Orban chce odesłać uchodźców do domu
12 września 2015Dla organizacji praw człowieka oraz wielu europejskich polityków działania prawicowo- konserwatywnego premiera Węgier Viktora Orbana są przysłowiową czerwoną płachtą na byka. Szczególnie od momentu, kiedy kryzys z uchodźcami skupił uwagę wszystkich na tym kraju. Tymczasem 52-letni populista zamierza nadal twardo trzymać obraną linię. Niemieckiemu tabloidowi „Bild” powiedział, że w przyszłości zamierza odsyłać uchodźców z powrotem. W jego opinii muszą oni wrócić tam, skąd przybyli.
– Imigranci przybywają nie z regionów ogarniętych wojną, lecz z obozów w krajach sąsiadujących z Syrią – powiedział Viktor Orban.
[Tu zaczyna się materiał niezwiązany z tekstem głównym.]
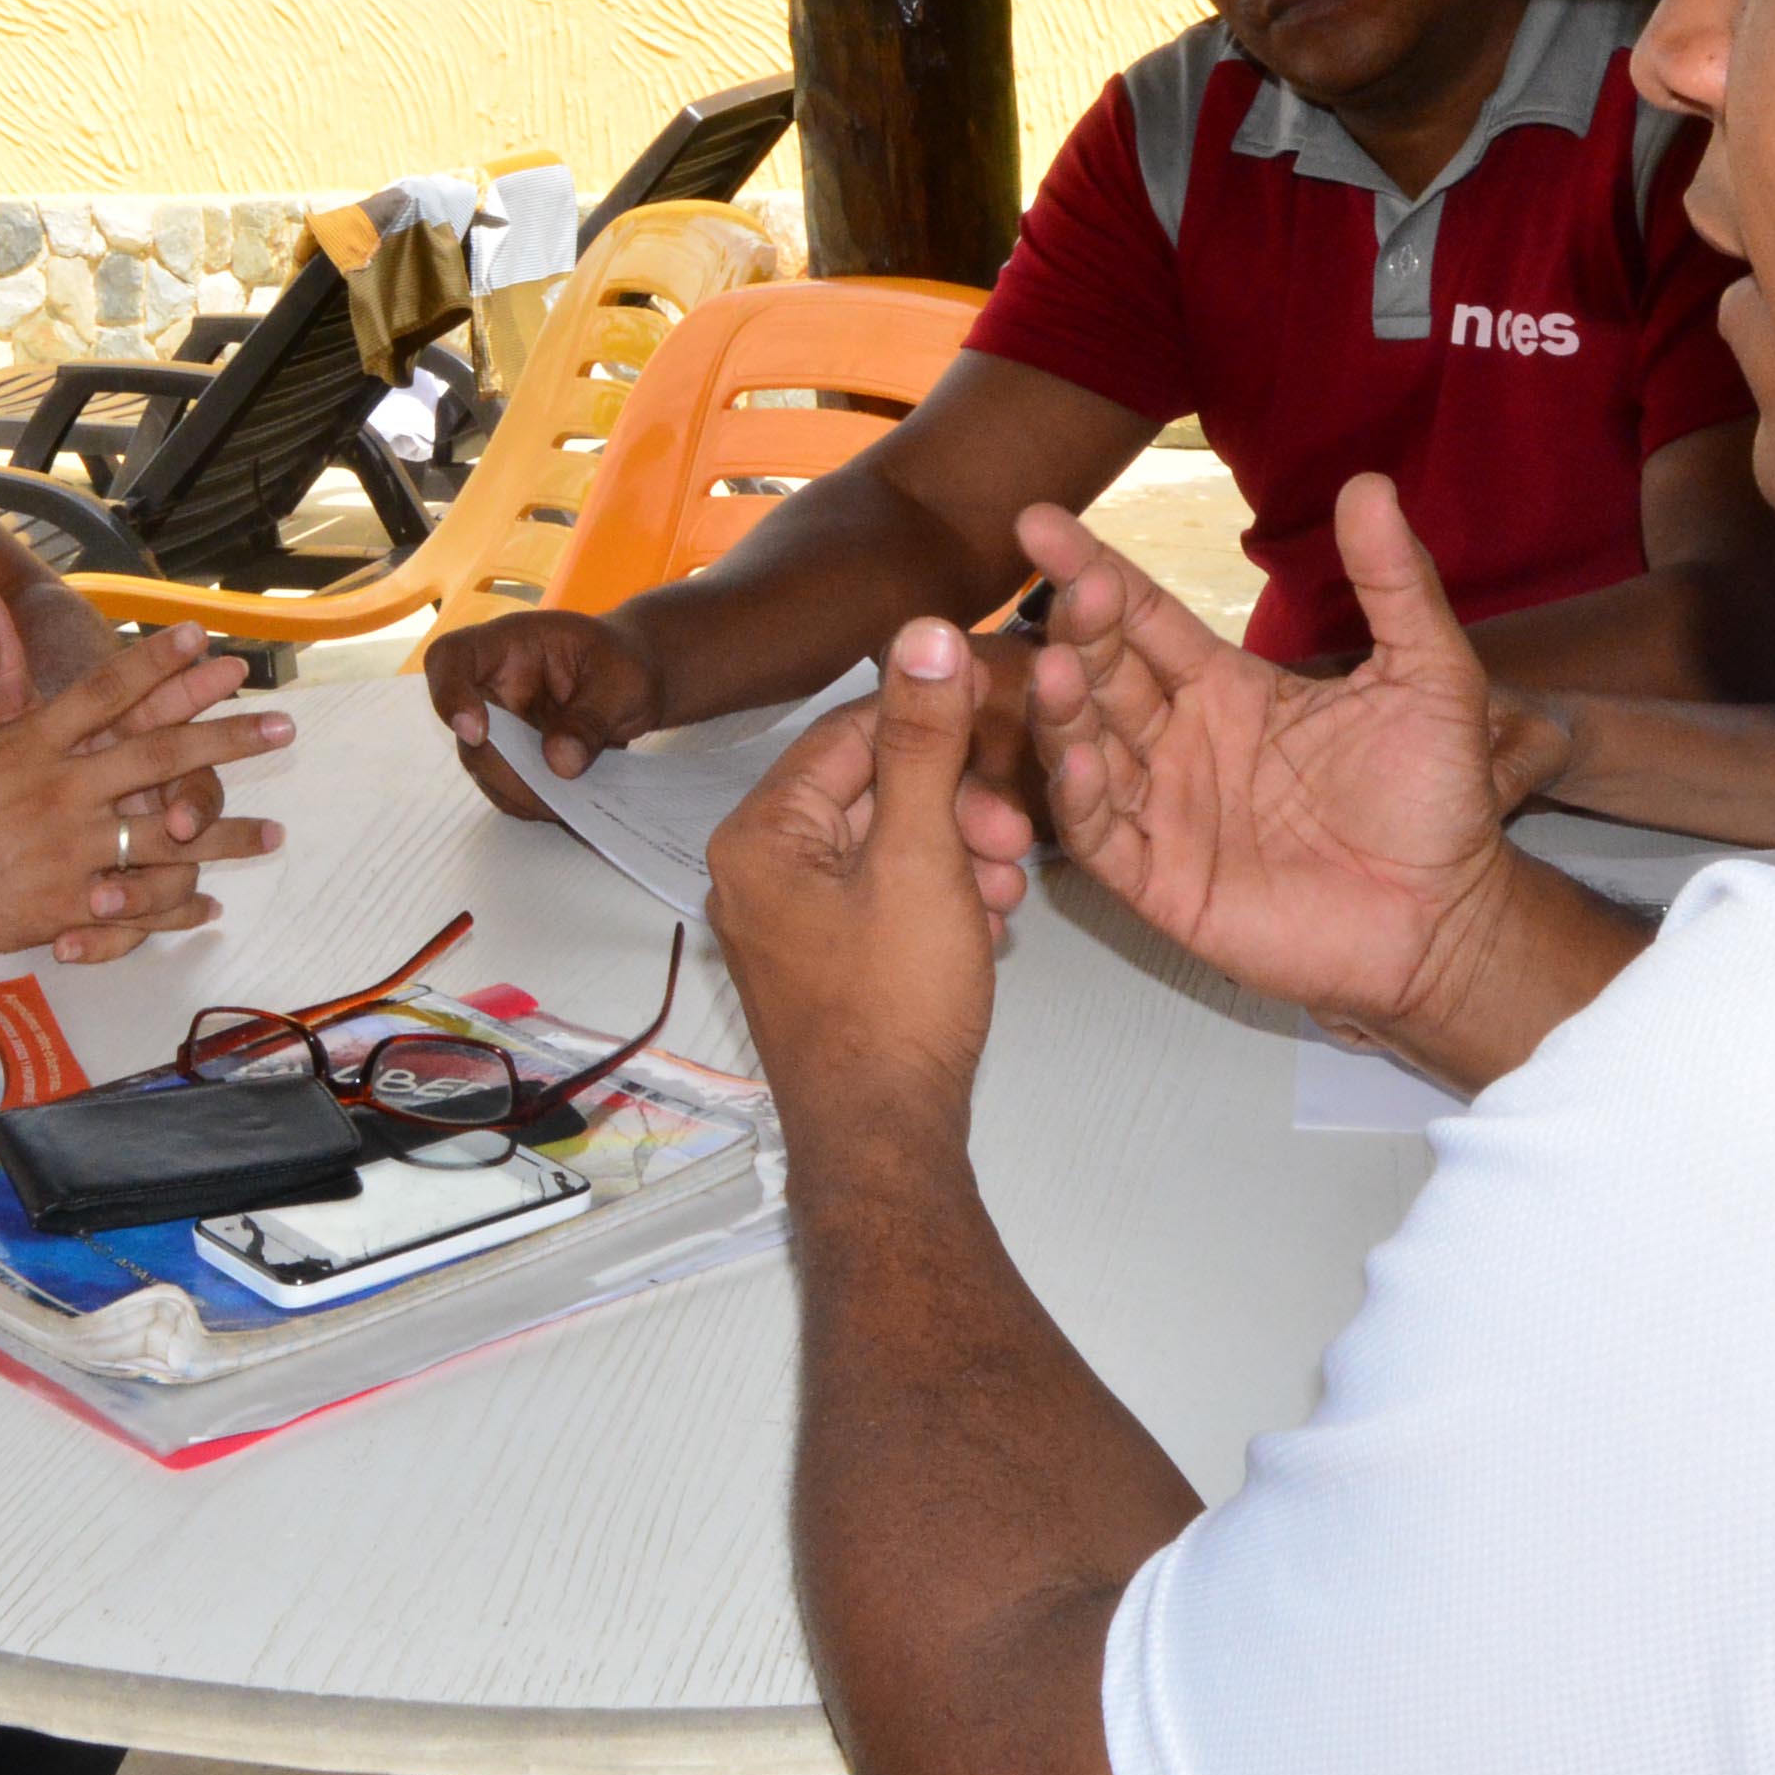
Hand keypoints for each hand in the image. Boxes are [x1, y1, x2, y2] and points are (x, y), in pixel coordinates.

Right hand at [0, 598, 290, 968]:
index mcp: (31, 743)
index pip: (108, 690)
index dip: (160, 661)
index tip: (205, 639)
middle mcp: (61, 791)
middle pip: (160, 754)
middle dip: (226, 737)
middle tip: (281, 724)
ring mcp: (68, 851)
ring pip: (166, 837)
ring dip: (225, 834)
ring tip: (275, 832)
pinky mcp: (64, 905)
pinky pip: (135, 905)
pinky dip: (174, 907)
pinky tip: (208, 906)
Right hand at [422, 607, 667, 821]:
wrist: (636, 682)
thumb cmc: (625, 664)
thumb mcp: (623, 682)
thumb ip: (592, 718)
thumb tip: (559, 764)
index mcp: (510, 645)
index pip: (452, 658)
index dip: (449, 694)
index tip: (476, 732)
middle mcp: (492, 686)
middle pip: (465, 731)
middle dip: (505, 767)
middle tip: (555, 785)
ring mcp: (498, 725)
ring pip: (484, 768)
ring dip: (523, 792)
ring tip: (573, 799)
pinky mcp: (512, 758)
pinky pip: (507, 789)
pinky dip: (534, 803)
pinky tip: (570, 801)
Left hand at [705, 619, 1014, 1138]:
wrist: (886, 1143)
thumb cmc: (896, 1003)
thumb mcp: (922, 855)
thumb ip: (924, 742)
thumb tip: (925, 631)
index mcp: (759, 834)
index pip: (848, 732)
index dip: (934, 724)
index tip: (1006, 730)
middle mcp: (755, 871)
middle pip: (868, 792)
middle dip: (954, 807)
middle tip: (1018, 840)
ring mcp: (785, 923)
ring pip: (884, 848)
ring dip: (956, 855)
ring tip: (1009, 891)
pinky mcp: (819, 965)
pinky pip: (881, 899)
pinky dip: (937, 900)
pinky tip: (985, 928)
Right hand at [1005, 475, 1595, 1083]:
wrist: (1447, 919)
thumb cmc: (1435, 800)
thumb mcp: (1428, 675)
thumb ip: (1395, 584)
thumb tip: (1368, 482)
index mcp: (1226, 688)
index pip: (1142, 617)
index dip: (1093, 568)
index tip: (1041, 520)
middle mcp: (1179, 742)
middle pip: (1104, 672)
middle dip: (1078, 627)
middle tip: (1071, 587)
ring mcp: (1164, 812)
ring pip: (1086, 746)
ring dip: (1064, 707)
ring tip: (1056, 664)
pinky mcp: (1160, 882)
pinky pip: (1102, 834)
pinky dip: (1081, 798)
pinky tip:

Jego zdaniem, byli oni tam bezpieczni.
Bez prawa do lepszego życia
Jak tłumaczy węgierski premier, wielu uchodźców przybywa do Europy nie z potrzeby bezpieczeństwa, lecz by znaleźć lepsze życie od tego w obozach. – Chcą niemieckiego życia, a być może takiego jak w Szwecji – mówi Viktor Orban, podkreślając przy tym zrozumienie dla takiej postawy. Jednocześnie zaznacza, że „nie ma podstawowego prawa, które zapewniałoby lepsze życie, jest natomiast prawo podstawowe gwarantujące bezpieczeństwo oraz godność człowieka”.
Ponownie skrytykował on decyzję rządu w Berlinie z ubiegłego weekendu, zezwalającą trzymanym na Węgrzech uchodźcom na wjazd do Niemiec. – Ta zapowiedź doprowadziła na Węgrzech do rewolty – stwierdził szef węgierskiego rządu. Imigranci opuścili miejsca pobytu atakując policjantów. Wzbraniali się przed rejestracją, którą nakazuje unijne prawo. Wcześniej, jak zapewniał premier, jego kraj z trudem, ale panował nad sytuacją. Dopiero po tym, jak niemiecki rząd zapowiedział przejściowe zniesienie unijnych regulacji, wybuchł na Węgrzech chaos.
Miliardy dla sąsiadów Syrii
Orban zapowiada, że przedstawi na kolejnym szczycie UE plan rozwiązania kryzysu z uchodźcami. Chodziłoby m.in. o zmasowane wsparcie finansowe dla sąsiadujących z Syrią: Turcji, Libanu i Jordanii. Viktor Orban ma na myśli sumę rzędu 3 mld euro, jak powiedział w wywiadzie dla „Bild”. Jeżeli będzie potrzeba więcej pieniędzy, ”będziemy pomoc tak długo zwiększać, aż napływ uchodźców ustanie”, stwierdził premier Węgier. Takie postępowanie, w jego opinii, zapobiegnie niekończącym się debatom dotyczącym kwestii wydatków publicznych.
Viktor Orban ostrzegł jednocześnie przed islamizacją Europy. – Dzięki imigracji dojdzie do tego, że w niedalekiej przyszłości muzułmanie staną się w Europie większością. Jeśli Europa dopuści do rywalizacji kultur, chrześcijanie przegrają w niej – przepowiada premier Węgier. Jednocześnie zapewnia, że osobiście podziwia islam, gdyż „bez filozofii islamskiej w niektórych częściach świata zapanowałoby barbarzyństwo”.